Disney stole Oscar-winning animation Zootopia, writer claims in US lawsuit

Lawsuit claims Walt Disney Co copied Oscar-winning blockbuster animation Zootopia from producer Gary Goldman.
Cinema still from Zootopia.
Cinema still from Zootopia.PHOTO: WALT DISNEY STUDIOS

NEW YORK (Reuters) - Walt Disney Co was sued on Tuesday by a longtime Hollywood screenwriter and producer who accused the studio of copying its Oscar-winning animated blockbuster Zootopia from his work without permission.

Gary Goldman, whose credits include the 2012 Arnold Schwarzenegger film Total Recall and the 2002 Tom Cruise film Minority Report, filed his copyright infringement lawsuit in the United States District Court in Los Angeles.

He said Disney replicated, sometimes "virtually verbatim", the themes, settings, plot, characters and dialogue, as well as the title, of his Zootopia concept, which he had pitched to the studio in 2000 and 2009.
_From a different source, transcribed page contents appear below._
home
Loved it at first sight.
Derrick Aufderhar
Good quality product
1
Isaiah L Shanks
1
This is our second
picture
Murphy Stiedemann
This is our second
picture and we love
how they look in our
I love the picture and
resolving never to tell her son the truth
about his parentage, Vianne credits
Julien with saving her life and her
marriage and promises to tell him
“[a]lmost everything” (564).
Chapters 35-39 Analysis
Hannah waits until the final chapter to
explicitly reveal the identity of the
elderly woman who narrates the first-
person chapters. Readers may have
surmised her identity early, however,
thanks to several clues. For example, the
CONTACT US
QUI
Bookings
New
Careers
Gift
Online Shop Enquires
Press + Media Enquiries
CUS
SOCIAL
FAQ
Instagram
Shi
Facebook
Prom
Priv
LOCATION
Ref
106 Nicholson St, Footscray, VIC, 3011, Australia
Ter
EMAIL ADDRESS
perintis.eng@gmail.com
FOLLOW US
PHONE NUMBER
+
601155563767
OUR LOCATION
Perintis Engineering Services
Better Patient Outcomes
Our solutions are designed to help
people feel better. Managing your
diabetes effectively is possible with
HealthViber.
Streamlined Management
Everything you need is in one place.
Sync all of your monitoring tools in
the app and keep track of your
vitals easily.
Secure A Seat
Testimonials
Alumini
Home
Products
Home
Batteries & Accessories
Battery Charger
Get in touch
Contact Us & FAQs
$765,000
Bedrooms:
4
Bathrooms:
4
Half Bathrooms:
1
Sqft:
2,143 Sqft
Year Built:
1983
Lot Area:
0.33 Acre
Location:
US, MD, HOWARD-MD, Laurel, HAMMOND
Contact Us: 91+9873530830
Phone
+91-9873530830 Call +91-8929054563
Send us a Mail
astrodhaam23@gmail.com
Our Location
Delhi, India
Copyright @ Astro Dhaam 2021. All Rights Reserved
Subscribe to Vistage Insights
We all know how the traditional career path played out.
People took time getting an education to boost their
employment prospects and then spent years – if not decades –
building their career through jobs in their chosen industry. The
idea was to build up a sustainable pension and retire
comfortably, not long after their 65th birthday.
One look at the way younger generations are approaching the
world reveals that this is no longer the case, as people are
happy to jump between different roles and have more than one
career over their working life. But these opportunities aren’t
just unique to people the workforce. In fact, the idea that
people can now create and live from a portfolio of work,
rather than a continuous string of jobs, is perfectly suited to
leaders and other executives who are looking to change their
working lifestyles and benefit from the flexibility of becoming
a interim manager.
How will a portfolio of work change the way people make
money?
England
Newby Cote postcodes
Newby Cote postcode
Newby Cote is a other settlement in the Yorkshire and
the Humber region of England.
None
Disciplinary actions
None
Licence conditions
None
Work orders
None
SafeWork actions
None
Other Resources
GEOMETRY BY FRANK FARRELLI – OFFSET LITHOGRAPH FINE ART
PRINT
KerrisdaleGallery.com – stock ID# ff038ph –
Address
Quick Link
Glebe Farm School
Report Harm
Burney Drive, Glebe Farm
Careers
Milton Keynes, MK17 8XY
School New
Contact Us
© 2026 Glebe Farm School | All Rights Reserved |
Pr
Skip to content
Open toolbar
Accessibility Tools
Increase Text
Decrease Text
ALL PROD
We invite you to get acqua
Disney and its affiliates embrace "a culture that not only accepts the unauthorised copying of others' original material, but encourages it", the lawsuit said.

"They did it with Zootopia, too, when they copied Gary L. Goldman's Zootopia."

In a statement, Disney said: "Mr Goldman's lawsuit is riddled with patently false allegations. It is an unprincipled attempt to lay claim to a successful film he didn't create, and we will vigorously defend against it in court."

Zootopia has grossed more than US$1 billion worldwide since its release a year ago, and last month won the Academy Award for Best Animated Feature Film.

The film explores bias through the comedic story of a rabbit, voiced by actress Ginnifer Goodwin, who leaves her rural hometown to join a big-city police force in an animal metropolis where prejudice and fear divide residents.

Byron Howard, the film's co-director, said in accepting the Oscar that the development of Zootopia had begun about five years earlier, "in hopes when the film came out it would make the world just a slightly better place".

Goldman, through his company Esplanade Productions Inc, is seeking unspecified compensatory and punitive damages, including from merchandise sales, reflecting what he called Disney's "wanton, deliberate, malicious, and willful misconduct". Jeffery McFarland, a lawyer for Goldman, declined additional comment, as did an outside spokesman for Goldman.

The case is Esplanade Productions Inc v Walt Disney Co et al, US District Court, Central District of California, No. 17-02185.